# NSCI 580A3 fall 2017

### Sidebar

NSCI 580A3

Instructors
Tai Montgomery
Erin Nishimura

wiki:2016assignment2

# Assignment 2

Due: 10am, Sept 6, 2016

Assignments account for 60 % of your final grade. All assignments are due by the following class start time (Tuesday 10 am). You will need to have completed the assignment to effectively follow along in the next class. A point will be awarded for each question (10 points total). Possible answers will be posted the evening after the assignments are due.

## Instructions:

We are going use the yeast genome for these exercises. Make sure you have downloaded S288C_reference_genome_R64-1-1_20110203.tgz from http://www.yeastgenome.org.

## Performing the assignment:

• Using your text editor (TextWrangler, Notepad++, etc) start a file titled <yourlastname>_Assignment2.txt. Replace <yourlastname> with your actual last name.
• Answer each question below. You can use the template shown below by copying and pasting the template into your text editor.
• Do NOT use Microsoft WORD or any Office software to edit your .txt file. This can add extra characters to the file and you'll lose points.
• When a question asks for a command, please supply the entire command line, the full set of instructions that you would put after the prompt and before pressing return.

## Assignment questions:

1. Navigate to the yeast genome file. It is a file that ends in .fsa. What command would you execute to show the number of lines, words, and characters in this file?
2. What command would you execute to show JUST the number of lines in this file?
3. The file S288C_reference_sequence_R64-1-1_20110203.fsa is a fasta file. It contains annotation lines that begins with > and sequence information that contains the characters A,T,G, or C. Can you figure out how many annotation lines are in the file? Write two commands piped together that will display the number of annotation lines in the S288C_reference_sequence_R64-1-1_20110203.fsa file.
4. One common thing we do in computational biology is to make testfiles.
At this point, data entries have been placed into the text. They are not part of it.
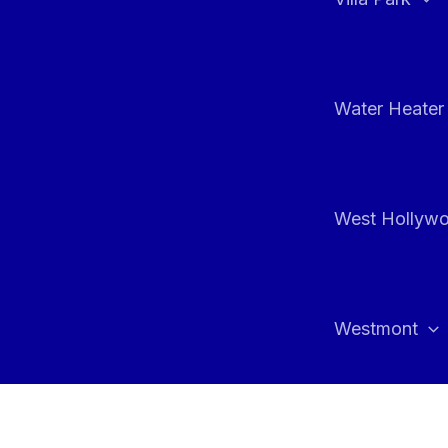
Water Heater 
West Hollyw
Westmont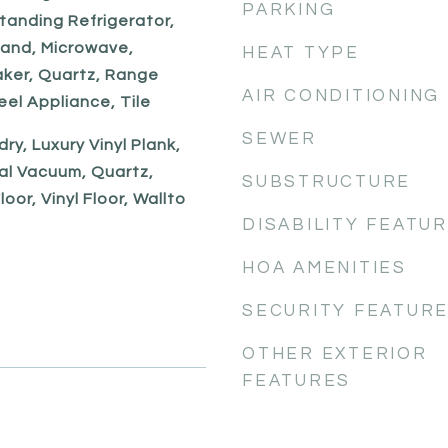
PARKING
tanding Refrigerator,
land, Microwave,
HEAT TYPE
aker, Quartz, Range
AIR CONDITIONING
eel Appliance, Tile
SEWER
dry, Luxury Vinyl Plank,
al Vacuum, Quartz,
SUBSTRUCTURE
oor, Vinyl Floor, Wallto
DISABILITY FEATU
HOA AMENITIES
SECURITY FEATUR
OTHER EXTERIOR
FEATURES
What command would you use to make a testfile that contains just the top 1000 lines of S288C_reference_sequence_R64-1-1_20110203.fsa?
5. For the next few questions, move to the annotation file (~/03_annotations/saccharomyces_cerevisiae_R64-1-1_20110208.gff). One cool aspect of grep is that you can specify to match strings that appear at the very beginning of a line using the ^ symbol. This is used like so…
\$grep '^apple' file.txt

This would find only instances of the word apple that appeared at the beginning of a line. See how you could use ^ to pull out just the tab-delimited portion of the .gff file and save it as sacCer3_tdt_annotation.gff. What command did you use?
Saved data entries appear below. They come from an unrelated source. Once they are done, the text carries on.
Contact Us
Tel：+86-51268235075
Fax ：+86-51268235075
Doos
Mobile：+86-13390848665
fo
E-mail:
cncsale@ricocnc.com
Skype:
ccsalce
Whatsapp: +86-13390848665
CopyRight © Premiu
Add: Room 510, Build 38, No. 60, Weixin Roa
6. Say we want to start with the file sacCer3_tdt_annotation.gff and extract out annotation lines for ONLY the nuclear-encoded tRNAs. What piped series of commands would you use to (1) extract out just the lines that contain 'tRNA' entries (in the third column), (2) remove any lines that contain 'chrMito', and (3) save the resulting file with the name sacCer3_tRNA_minusMito.gff (hint1: I used a grep command, another grep command, and a redirection. hint2: You may need to get tricky to extract the 'tRNA' entries. Think '\t'.
7. How many lines are in your sacCer3_tRNA_minusMito.gff file?
8. Write a series of piped commands that will allow you to test that 'tRNA' is the only unique entry in the 3rd column of sacCer3_tRNA_minusMito.gff file. What are they?
9. A .bed file is a standardized file type that contains four columns of information: (1) chromosome name, (2) start, (3) stop, (3) strand. Can you execute a code that will convert your sacCer3_tRNA_minusMito.gff file into a bed file? Save it as sacCer3_tRNA.bed. (hint: see the cut man pages and look at the examples)
10. Let's say you want to make a custom command that converts gff files into bed files. How would you make a command called gff2bed using alias?